I grapple with how to propel this one, with three oars and a solitary pin I imagine she makes an unhandy rowboat.
When sailing to Formentera I repeatedly heard an advisory over channel 16, all craft were requested to look out for and assist a boat adrift south of the Ebro delta. I wonder if it was one of this lot.

Monday, 5 May 2008

No progress but great sailing


Despite my best intentions to accelerate the work on OB’s decks and spars, an opportunity to sail to Formentera, on board my friend JM’s boat Kpitain Ulysse, arose and I had to jump at it.

JM, crew Aurore and myself had a beautiful trip with unusually constant winds of 15 to 20 knots abaft the beam and an even, though decided, swell. Leaving late, always late, meant that we sailed through two nights and one day. It was cold but the skies were clear, be-splattered with stars by night, a flawless blue dome by day.
Dolphins gambolled about our bow wave, I saw my first storm petrel and, at night, our wake was green with phosphorescence—the Mediterranean as enchanting as ever. We steered a course of 180º for the island is 150 nautical miles due south and glided to anchor in Formentera’s impossibly turquoise waters in the early morning light just 40 odd hours after leaving Torredembarra.
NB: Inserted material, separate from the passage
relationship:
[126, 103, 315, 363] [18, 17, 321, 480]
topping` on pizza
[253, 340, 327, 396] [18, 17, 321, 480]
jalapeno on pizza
A day at anchor followed with drinking and a cold swim then into the marina at sundown and dinner at a familiar favourite restaurant. A party on another boat, rum and coke, guitars, laughter and voices raised in song, though some not so harmonious. Then my bunk, disappointingly calm and steady. A bleary start, fond goodbyes to shipmates JM and Aurore, a ferry ride, big, throbbing and diesel fumed. A brief afternoon with a close friend, a flight—the 40-hour journey completed in 40 minutes. And then work on Monday morning, the land still agreeably dipping under my feet but the experience so distant as to belong to another age.